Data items
______

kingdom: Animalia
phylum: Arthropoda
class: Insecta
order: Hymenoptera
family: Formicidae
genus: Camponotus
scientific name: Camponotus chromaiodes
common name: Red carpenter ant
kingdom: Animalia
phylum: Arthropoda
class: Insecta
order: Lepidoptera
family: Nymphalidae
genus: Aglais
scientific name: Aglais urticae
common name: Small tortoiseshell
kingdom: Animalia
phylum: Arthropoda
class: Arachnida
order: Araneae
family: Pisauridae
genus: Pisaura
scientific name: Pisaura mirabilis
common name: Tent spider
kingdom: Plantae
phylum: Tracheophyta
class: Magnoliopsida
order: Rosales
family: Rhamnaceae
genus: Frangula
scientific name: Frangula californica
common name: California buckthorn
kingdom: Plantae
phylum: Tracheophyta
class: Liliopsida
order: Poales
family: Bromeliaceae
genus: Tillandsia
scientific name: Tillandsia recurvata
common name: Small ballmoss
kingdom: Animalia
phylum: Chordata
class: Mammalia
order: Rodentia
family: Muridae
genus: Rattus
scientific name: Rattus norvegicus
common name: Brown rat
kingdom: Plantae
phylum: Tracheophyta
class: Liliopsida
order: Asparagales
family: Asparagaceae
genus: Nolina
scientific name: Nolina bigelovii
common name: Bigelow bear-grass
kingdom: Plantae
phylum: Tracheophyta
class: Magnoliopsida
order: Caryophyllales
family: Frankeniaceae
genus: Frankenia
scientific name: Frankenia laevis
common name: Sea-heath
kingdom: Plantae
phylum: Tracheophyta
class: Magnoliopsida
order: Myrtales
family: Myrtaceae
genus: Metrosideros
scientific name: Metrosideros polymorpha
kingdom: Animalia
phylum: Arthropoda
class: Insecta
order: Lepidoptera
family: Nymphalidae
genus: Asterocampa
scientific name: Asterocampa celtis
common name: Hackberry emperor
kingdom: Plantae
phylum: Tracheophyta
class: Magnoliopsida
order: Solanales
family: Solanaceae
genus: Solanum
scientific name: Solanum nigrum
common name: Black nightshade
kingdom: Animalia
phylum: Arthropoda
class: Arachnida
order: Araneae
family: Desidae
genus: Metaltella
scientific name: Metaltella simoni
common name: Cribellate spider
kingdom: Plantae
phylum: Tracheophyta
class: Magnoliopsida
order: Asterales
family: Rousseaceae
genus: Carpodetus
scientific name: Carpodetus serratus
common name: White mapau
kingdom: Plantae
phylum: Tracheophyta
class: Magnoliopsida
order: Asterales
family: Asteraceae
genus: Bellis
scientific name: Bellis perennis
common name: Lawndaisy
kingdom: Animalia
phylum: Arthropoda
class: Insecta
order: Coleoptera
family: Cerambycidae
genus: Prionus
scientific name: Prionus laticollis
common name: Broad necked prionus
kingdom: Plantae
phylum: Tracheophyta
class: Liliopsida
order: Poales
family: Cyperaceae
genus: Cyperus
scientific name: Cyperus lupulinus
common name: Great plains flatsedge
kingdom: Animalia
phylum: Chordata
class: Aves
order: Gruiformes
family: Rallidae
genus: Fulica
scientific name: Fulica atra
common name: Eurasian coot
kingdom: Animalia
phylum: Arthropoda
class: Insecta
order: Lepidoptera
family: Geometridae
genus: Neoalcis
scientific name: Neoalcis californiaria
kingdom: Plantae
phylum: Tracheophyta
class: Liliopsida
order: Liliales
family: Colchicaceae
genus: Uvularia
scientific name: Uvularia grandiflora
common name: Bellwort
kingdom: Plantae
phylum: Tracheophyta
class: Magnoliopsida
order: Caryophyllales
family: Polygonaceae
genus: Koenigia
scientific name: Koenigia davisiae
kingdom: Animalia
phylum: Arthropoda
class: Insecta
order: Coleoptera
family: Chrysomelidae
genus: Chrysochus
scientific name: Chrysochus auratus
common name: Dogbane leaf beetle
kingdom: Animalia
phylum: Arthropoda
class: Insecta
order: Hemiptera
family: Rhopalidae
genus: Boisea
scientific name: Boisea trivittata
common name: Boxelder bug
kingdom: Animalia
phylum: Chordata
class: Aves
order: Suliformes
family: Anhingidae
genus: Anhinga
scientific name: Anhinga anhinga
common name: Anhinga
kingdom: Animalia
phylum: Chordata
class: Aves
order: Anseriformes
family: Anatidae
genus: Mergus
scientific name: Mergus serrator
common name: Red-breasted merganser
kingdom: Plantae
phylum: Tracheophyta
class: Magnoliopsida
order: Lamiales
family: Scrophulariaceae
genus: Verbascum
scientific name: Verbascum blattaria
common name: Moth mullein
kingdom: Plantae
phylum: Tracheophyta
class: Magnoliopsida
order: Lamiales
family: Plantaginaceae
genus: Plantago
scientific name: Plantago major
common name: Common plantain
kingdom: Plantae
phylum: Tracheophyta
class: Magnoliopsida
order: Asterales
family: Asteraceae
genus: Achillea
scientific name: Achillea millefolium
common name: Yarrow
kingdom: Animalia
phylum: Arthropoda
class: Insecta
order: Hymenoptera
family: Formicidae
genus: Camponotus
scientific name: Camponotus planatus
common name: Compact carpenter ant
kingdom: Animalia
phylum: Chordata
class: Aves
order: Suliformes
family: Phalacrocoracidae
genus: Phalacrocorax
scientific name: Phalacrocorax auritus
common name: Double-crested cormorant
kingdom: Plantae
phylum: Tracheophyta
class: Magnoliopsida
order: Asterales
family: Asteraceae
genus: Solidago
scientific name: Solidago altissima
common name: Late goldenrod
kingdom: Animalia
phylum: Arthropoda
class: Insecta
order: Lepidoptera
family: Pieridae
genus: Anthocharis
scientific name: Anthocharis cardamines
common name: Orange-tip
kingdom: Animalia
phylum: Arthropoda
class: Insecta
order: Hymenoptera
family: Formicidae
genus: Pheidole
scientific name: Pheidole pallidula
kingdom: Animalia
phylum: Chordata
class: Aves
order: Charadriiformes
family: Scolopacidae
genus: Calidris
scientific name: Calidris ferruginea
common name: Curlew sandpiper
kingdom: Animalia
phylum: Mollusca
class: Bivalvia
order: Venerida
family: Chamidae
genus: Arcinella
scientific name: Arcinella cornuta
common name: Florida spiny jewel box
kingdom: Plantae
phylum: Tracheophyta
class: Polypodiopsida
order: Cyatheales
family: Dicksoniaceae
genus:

______

» **Written task**: Recast the lines as a Markdown table with the columns Row and Line. Start with the line containing "order: Venerida", continue through the last line, and omit blank lines.

» **Task answer**:
| Row | Line |
|---|---|
| 1 | order: Venerida |
| 2 | family: Chamidae |
| 3 | genus: Arcinella |
| 4 | scientific name: Arcinella cornuta |
| 5 | common name: Florida spiny jewel box |
| 6 | kingdom: Plantae |
| 7 | phylum: Tracheophyta |
| 8 | class: Polypodiopsida |
| 9 | order: Cyatheales |
| 10 | family: Dicksoniaceae |
| 11 | genus: |